[What to produce] Since only the total matters, count the lines of these entries containing the word "project" and write that total alone.

[Exercise materials]
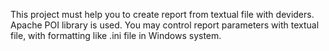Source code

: This project must help you to create report from textual file with deviders. Apache POI library is used. You may control report parameters with textual file, with formatting like .ini file in Windows system.
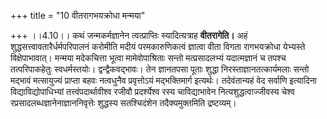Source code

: +++
title = "10 वीतरागभयक्रोधा मन्मया"

+++
।।4.10।। कथं जन्मकर्मज्ञानेन त्वत्प्राप्तिः स्यादित्यत्राह **वीतरागेति।**
अहं शुद्धसत्त्वावतारैर्धर्मपरिपालनं करोमीति मदीयं परमकारुणिकत्वं
ज्ञात्वा वीता विगता रागभयक्रोधा येभ्यस्ते विक्षेपाभावात्। मन्मया
मदेकचित्ता भूत्वा मामेवोपाश्रिताः सन्तो मत्प्रसादलभ्यं यदात्मज्ञानं च
तपश्च तत्परिपाकहेतुः स्वधर्मस्तयोः। द्वन्द्वैकवद्भावः। तेन ज्ञानतपसा
पूताः शुद्धा निरस्ताज्ञानतत्कार्यमलाः सन्तो मद्भावं मत्सायुज्यं प्राप्ता
बहवः नत्वधुनैव प्रवृत्तोऽयं मद्भक्तिमार्ग इत्यर्थः। तदेवंतान्यहं वेद
सर्वाणि इत्यादिना विद्याविद्योपाधिभ्यां तत्त्वंपदार्थावीश्व रजीवौ
प्रदर्श्येश्व रस्य चाविद्याभावेन नित्यशुद्धत्वाज्जीवस्य चेश्व
रप्रसादलब्धज्ञानेनाज्ञाननिवृत्तेः शुद्धस्य सतश्चिदंशेन तदैक्यमुक्तमिति
द्रष्टव्यम्।
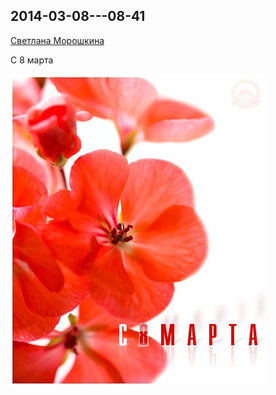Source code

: ## 2014-03-08---08-41

[Светлана Морошкина](https://vk.com/id4454398)

С 8 марта

![2014-03-08---08-41.jpg](2014-03-08---08-41.jpg)
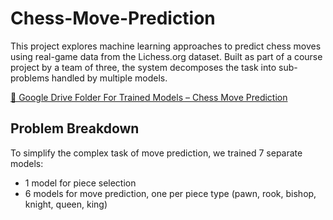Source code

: # Chess-Move-Prediction
This project explores machine learning approaches to predict chess moves using real-game data from the Lichess.org dataset. Built as part of a course project by a team of three, the system decomposes the task into sub-problems handled by multiple models.

[📂 Google Drive Folder For Trained Models – Chess Move Prediction](https://drive.google.com/drive/folders/1t-ZT9Jphrww-Frsb64DbmSsPauIV10YT)

## Problem Breakdown
To simplify the complex task of move prediction, we trained 7 separate models:
- 1 model for piece selection
- 6 models for move prediction, one per piece type (pawn, rook, bishop, knight, queen, king)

[Solved exercise] 2